Red pigment 1; dimethylquinacridone pigment (CI Pigment Red 122)
Yellow pigment 1; monoazo yellow pigment (CI Pigment Yellow 74)
Yellow pigment 2; disazo yellow pigment (CI Pigment Yellow 155)
Green pigment 1; phthalocyanine pigment (CI Pigment Green 7)

  The same tendency as blue is observed in all of red, yellow, and green, and the combination of the polymer dispersant-1 or the polymer dispersant-3 and the acidic pigment derivative is excellent in storage stability and resolubility. It was possible to produce an ink, and it was confirmed that it was a useful composition in general chromatic pigments used in inkjet inks.

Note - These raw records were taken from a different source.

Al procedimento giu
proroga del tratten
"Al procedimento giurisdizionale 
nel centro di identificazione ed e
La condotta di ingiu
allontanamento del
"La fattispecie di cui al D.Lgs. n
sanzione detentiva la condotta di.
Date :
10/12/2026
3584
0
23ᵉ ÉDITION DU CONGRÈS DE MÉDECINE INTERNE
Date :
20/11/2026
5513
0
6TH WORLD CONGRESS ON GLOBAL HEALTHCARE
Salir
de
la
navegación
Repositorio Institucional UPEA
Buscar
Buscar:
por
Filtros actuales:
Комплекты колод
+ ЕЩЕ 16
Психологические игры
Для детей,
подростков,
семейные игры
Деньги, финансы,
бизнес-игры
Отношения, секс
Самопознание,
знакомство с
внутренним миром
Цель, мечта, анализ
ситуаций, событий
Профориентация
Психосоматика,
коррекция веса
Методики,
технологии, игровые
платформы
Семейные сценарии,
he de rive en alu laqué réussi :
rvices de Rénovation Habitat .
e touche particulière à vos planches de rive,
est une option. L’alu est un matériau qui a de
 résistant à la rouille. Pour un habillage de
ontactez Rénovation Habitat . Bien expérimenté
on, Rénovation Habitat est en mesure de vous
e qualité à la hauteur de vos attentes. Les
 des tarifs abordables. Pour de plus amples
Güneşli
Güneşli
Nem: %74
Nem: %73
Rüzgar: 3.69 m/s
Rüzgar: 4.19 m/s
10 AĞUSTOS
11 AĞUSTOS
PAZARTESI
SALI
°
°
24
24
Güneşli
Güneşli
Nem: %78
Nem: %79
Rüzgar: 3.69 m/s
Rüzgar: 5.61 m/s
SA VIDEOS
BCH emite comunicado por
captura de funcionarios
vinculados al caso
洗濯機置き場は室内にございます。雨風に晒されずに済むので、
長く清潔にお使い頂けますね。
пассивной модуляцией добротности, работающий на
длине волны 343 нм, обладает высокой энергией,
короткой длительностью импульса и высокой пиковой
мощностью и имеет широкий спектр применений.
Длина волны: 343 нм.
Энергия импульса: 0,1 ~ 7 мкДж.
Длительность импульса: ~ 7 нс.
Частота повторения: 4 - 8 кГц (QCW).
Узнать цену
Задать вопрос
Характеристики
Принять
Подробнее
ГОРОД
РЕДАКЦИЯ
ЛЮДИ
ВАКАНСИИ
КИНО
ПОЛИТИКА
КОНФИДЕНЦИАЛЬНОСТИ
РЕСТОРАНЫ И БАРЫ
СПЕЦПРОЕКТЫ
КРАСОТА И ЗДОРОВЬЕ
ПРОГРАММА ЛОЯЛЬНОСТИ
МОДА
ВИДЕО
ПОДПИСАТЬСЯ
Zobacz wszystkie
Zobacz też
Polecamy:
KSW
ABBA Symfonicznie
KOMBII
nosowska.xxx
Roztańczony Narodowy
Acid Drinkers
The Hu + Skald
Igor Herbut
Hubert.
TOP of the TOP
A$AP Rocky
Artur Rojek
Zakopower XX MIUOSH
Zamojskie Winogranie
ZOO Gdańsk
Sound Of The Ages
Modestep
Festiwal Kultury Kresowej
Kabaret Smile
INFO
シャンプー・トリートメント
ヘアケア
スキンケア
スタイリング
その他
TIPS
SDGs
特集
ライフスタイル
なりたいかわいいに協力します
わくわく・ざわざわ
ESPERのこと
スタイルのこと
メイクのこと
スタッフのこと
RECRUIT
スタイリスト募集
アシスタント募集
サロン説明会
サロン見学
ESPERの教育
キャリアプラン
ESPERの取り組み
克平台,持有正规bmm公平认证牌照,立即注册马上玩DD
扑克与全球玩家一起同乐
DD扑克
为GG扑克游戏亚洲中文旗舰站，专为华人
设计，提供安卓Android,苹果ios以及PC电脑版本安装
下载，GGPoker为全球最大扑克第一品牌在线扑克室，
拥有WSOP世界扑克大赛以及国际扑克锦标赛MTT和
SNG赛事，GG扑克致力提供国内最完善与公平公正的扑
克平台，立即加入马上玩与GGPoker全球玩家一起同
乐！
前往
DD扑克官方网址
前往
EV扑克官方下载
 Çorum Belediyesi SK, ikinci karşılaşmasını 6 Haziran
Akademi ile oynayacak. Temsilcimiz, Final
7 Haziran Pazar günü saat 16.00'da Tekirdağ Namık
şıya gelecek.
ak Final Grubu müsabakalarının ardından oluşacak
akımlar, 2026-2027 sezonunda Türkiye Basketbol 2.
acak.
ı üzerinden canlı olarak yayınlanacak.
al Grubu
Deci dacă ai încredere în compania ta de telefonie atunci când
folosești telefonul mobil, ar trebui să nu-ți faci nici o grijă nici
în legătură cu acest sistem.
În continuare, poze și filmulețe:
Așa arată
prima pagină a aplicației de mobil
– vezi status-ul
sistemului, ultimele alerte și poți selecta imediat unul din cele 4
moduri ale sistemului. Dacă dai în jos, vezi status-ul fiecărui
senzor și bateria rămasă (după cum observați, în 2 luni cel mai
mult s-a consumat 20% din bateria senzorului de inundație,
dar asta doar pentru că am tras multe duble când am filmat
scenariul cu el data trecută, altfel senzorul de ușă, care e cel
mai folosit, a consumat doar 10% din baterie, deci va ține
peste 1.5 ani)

  The aqueous pigment ink for inkjet printers comprising the aqueous pigment dispersion of the present invention has a high degree of storage stability and dispersion stability, as well as good re-dissolvability when dried, and is less likely to clog the head even after a long pause. , Stable discharge is possible over a long period of time.

Claims (6)

An aqueous pigment dispersion comprising a pigment, a pigment derivative, and a polymer dispersant,
The pigment derivative is an acidic pigment derivative obtained by chemically modifying one or more acidic groups in the molecule,
The polymer dispersant is a diblock polymer comprising a hydrophilic block and a hydrophobic block, the PDI of the diblock polymer is 1.5 or less, and at least benzyl as a monomer constituting the hydrophobic block An aqueous pigment dispersion for ink-jet inks containing methacrylate or cyclohexyl methacrylate, wherein the hydrophobic block has a number average molecular weight of 500 to 50,000.   The aqueous pigment dispersion for inkjet ink according to claim 1, wherein the acidic pigment derivative is obtained by chemically modifying one or more sulfonic acid groups that are acidic groups in the molecule.   The aqueous pigment dispersion for inkjet ink according to claim 1 or 2, comprising the acidic pigment derivative at a ratio of 0.1 to 20 parts by mass with respect to 100 parts by mass of the pigment.   The aqueous pigment dispersion for inkjet ink according to any one of claims 1 to 3, wherein the polymer dispersant has an acid value of 40 to 200 mgKOH / g.   The aqueous pigment dispersion for inkjet ink according to any one of claims 1 to 4, wherein the polymer dispersant is contained in a proportion of 5 to 50 parts by mass with respect to 100 parts by mass of the pigment.   An aqueous pigment ink for an inkjet printer comprising the aqueous pigment dispersion for inkjet according to any one of claims 1 to 5.